Cette réforme a une portée essentiellement symbolique dans un pays où les opposants ont été emprisonnés ou contraints à l'exil et où seuls des partis mineurs alignés sur le gouvernement subsistent aux côtés du Front sandiniste de libération nationale (FSLN) de M. Ortega.
La nouvelle Constitution adoptée en 2025 à l'instigation du dirigeant et de son épouse, Rosario Murillo, avait déjà interdit la participation de partis politiques n'ayant pas "la même ligne idéologique que le FSLN".
Cette réforme avait également repoussé d'un an, à novembre 2027, le scrutin législatif qui aurait dû se tenir en novembre 2026.
Mardi, le parlement monocaméral réuni en session extraordinaire à León (à 90 km au nord-ouest de Managua), a allongé à sept ans le mandat présidentiel, dont la durée était passée de cinq à six ans en 2025.
En pratique, la nouvelle réforme exclut des élections ceux qui participent à des "actes putschistes" ou de "trahison de la patrie" ou qui sollicitent une "intervention militaire" étrangère.
M. Ortega a fait valoir que cette mesure protégeait le Nicaragua d'une ingérence de Washington, qu'il accuse d'avoir cherché à le renverser via un mouvement de manifestations en 2018, dont la répression avait fait environ 350 morts, selon l'ONU.
"Plus d'élections"
La réforme a été annoncée par le dirigeant le 19 juillet, à l'occasion de l'anniversaire de la révolution sandiniste, et a suscité un large rejet international.
M. Ortega avait alors assuré, ciblant ses opposants, qu'il n'y aurait "plus d'élections qui leur permettent d'essayer de s'emparer du pouvoir".
"L'histoire des partis installés par les Yankees (les Américains, NDLR) revenant au gouvernement est finie, pour toujours", avait ajouté cet ancien chef de guérilla marxiste devant une foule de partisans.
Début août, les Etats-Unis et leurs alliés au sein de l'Organisation des Etats américains (OEA) ont appelé cette instance à prendre des mesures à l'encontre du Nicaragua en raison de la réforme. La date pour une réunion à cette fin n'a pas été fixée.
Daniel Ortega avait gouverné le Nicaragua dans les années 1980 après l'insurrection qui avait renversé le dictateur Anastasio Somoza, soutenu par les Etats-Unis.
Revenu au pouvoir en 2007 et réélu depuis lors de scrutins entachés d'irrégularités, il n'a depuis cessé de renforcer son emprise sur ce pays d'Amérique centrale de 7 millions d'habitants, où la Chine a d'importants intérêts miniers.

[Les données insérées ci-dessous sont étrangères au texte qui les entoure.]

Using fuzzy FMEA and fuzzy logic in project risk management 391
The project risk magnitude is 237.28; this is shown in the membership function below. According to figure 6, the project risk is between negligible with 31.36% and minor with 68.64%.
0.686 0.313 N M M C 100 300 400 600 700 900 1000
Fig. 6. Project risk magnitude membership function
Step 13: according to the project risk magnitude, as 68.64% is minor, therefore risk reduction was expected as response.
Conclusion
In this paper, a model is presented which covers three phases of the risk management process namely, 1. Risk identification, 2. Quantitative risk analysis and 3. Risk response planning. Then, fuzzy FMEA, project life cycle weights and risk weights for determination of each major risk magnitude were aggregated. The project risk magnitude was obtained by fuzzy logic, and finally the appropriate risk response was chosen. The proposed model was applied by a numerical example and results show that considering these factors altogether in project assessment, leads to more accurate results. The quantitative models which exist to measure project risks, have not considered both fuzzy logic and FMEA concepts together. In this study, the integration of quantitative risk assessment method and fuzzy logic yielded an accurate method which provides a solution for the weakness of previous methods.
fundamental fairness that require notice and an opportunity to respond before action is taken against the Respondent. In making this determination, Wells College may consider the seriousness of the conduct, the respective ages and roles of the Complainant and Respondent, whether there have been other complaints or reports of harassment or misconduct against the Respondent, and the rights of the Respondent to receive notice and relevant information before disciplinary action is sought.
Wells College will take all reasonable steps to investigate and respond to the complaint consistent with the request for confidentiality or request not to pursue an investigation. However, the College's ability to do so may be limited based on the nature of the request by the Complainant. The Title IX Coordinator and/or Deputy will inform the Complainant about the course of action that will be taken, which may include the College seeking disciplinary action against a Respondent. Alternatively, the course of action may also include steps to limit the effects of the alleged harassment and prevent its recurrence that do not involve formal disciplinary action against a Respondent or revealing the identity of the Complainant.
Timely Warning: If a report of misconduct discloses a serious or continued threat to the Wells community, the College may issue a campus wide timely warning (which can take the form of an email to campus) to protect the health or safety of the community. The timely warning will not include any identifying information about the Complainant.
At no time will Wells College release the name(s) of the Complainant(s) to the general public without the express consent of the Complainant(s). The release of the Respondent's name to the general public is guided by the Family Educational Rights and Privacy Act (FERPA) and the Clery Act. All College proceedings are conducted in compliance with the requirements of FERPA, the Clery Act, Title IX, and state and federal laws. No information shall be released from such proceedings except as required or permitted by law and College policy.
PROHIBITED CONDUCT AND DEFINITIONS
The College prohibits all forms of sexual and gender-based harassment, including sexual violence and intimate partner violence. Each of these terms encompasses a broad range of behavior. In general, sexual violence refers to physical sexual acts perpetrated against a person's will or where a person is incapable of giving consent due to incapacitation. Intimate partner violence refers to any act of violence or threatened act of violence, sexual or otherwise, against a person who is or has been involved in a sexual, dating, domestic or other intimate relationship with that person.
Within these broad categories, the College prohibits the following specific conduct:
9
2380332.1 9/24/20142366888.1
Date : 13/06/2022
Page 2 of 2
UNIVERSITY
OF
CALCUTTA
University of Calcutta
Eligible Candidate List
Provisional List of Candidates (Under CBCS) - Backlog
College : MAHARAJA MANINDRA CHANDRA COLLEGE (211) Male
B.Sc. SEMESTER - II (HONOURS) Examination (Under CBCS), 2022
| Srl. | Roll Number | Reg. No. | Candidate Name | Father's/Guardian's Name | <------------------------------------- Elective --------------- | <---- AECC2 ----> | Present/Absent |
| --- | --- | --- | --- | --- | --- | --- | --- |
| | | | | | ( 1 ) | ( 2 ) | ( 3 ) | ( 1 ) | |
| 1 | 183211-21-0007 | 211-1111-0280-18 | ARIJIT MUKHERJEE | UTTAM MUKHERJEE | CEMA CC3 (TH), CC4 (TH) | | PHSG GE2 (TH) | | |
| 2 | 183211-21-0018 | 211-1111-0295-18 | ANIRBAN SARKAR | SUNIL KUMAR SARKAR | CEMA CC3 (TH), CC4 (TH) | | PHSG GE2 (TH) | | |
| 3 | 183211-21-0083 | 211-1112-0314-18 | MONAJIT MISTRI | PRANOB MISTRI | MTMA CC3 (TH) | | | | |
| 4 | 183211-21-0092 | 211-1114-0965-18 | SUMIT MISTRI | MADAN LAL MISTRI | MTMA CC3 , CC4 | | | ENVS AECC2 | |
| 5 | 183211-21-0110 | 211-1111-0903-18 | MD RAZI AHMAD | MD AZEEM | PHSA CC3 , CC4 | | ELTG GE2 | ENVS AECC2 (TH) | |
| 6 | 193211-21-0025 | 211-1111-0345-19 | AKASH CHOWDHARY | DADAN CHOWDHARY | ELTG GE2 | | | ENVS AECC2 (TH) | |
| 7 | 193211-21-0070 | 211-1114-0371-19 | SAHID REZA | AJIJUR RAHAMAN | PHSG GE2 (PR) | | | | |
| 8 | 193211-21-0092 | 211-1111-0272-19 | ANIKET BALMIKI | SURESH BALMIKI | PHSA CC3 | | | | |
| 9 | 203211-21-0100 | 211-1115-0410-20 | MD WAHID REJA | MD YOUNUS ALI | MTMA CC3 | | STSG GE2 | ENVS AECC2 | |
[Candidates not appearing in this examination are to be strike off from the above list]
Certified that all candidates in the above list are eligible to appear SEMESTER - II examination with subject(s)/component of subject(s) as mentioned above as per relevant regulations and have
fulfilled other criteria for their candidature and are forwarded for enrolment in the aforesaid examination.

La répression s'est encore accrue après les manifestations de 2018, contraignant près d'un million de Nicaraguayens à l'exil et sonnant le glas de la presse indépendante.
L'Union européenne et les Etats-Unis imposent depuis cette date des sanctions au pays.
Lors des précédentes élections en 2021, Daniel Ortega avait a fait emprisonner les principaux candidats, multipliant les mesures d'exil et les déchéances de nationalité. Quelque 500 militants politiques, humanitaires, intellectuels, journalistes et prêtres avaient également été visés.
Les détracteurs de M. Ortega l'accusent de chercher à instaurer une "dictature dynastique" alors qu'il doit fêter ses 81 ans en novembre et souffre de problèmes de santé.
La réforme constitutionnelle de 2025 a élevé Rosario Murillo, de cinq ans sa cadette, au rang de coprésidente, et huit des neufs enfants du couple occupent des postes stratégiques dans l'appareil d'Etat.
L'opposition en exil a demandé à la communauté internationale d'imposer des sanctions économiques renforcées.
Malgré la pression exercée par le gouvernement de Donald Trump, les Etats-Unis restent toutefois le principal partenaire commercial du Nicaragua, qui bénéficie également de crédits accordés par des banques internationales et le FMI de crainte d'une catastrophe humanitaire.